Other interests of the Baulcombe group involve disease resistance mechanisms in plants through the actions of NB-LRR (NLR) proteins. These proteins act in pairs with one partner serving as a sensor and the other as a helper. Baulcombe and his then PHD student Jack Peart provided the first evidence for NLR proteins acting as a pair.

==Personal life==
Baulcombe has been married to Rose Eden since 1976, and they have four children. His interests include music, sailing, and hill walking.

== Honours and awards ==
In June 2009, Baulcombe was knighted by Queen Elizabeth II in the 2009 Birthday Honours List, "for services to plant science".

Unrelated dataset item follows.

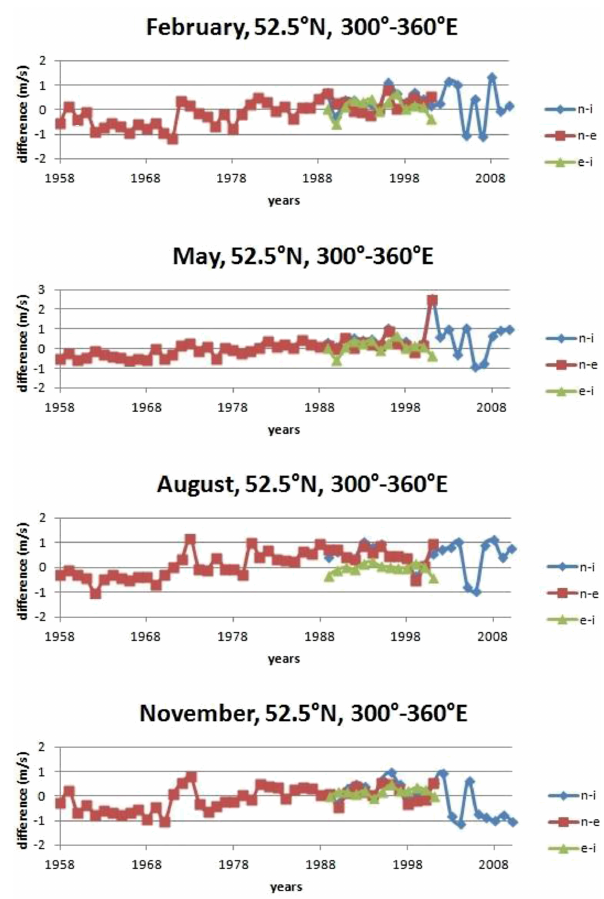
Fig. 3. Differences between reanalysis for February, May, August and November averages, 52.5 ◦ N, sector 300–360 ◦ W for 100hPa; e – ERA-40, n – NCEP/NCAR, I – ERA-Interim. Where differences overlap, only one colour is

Baulcombe has also received the following honours and awards:

- 1997 election to EMBO Membership;
- 2001 election as Fellow of the Royal Society (FRS);
- 2002 election as Member of the Academia Europaea (MAE);
- 2002 recipient of the Ruth Allen Award of the American Phytopathological Society;
- 2002 recipient of the Kumho Science International Award in Plant Molecular Biology and Biotechnology, awarded by the Kumho Cultural Foundation, Korea;
- 2003 co-recipient (with Thomas Tuschl, Craig Mello, an Andrew Fire), of the Wiley Prize in the Biomedical Sciences, awarded by the Wiley Foundation at Rockefeller University;
- 2004 recipient of the M. W. Beijerinck Virology Prize, awarded by the Royal Netherlands Academy of Arts and Sciences;
- 2005 election as a Foreign Associate Member of the National Academy of Sciences;
- 2005 co-recipient (with Craig Mello and Andrew Fire) of the Massry Prize, awarded by the Massry Foundation and the University of Southern California;
- 2006 recipient of the Royal Medal of The Royal Society, "For his profoundly significant recent discoveries for not only plants but for all of biology and for medicine.";
- 2008 co-recipient (with Gary Ruvkun and Victor Ambros) of the Benjamin Franklin Medal, awarded by The Franklin Institute, "for their discovery of small RNAs that turn off genes";
- 2008 co-recipient (with Victor Ambros and Gary Ruvkun) of the Albert Lasker Award for Basic Medical Research;
- 2009 recipient of the Harvey Prize, granted by the Technion Israeli Institute for Technology;
- 2010 recipient of the Wolf Prize in Agriculture “for pioneering discovery of gene regulation by small inhibitory RNA molecules in plants is of profound importance, not only for agriculture, but also for biology as a whole, including the field of medicine”;
- 2010 Humphry Davy Award of the Royal Society, in its last year of issue, a part of the Humphry Davy and Claude Bernard Lectures, occasional prizes and exchange lectures established by The Royal Society and Académie des Sciences, in this case, given to a senior British scientist with its lecture to be given on a visit to France;
- 2010 election as Fellow of the Academy of Medical Sciences;
- 2012 recipient of the Balzan Prize for Epigenetics;
- 2014 recipient of the Gruber Prize in Genetics;
- 2014 recipient, the inaugural recipient, of the Barbara McClintock Prize for Plant Genetics and Genome Studies, from the Maize Genetics Cooperation, for "exceptional contributions in the field of plant epigenetics";
- 2015 election as Honorary Fellow of the Royal Society of Edinburgh;
- 2020 election as an Academician in The Pontifical Academy of Sciences;
- 2023 recognition as an honorary Doctor of Science of University of Warwick.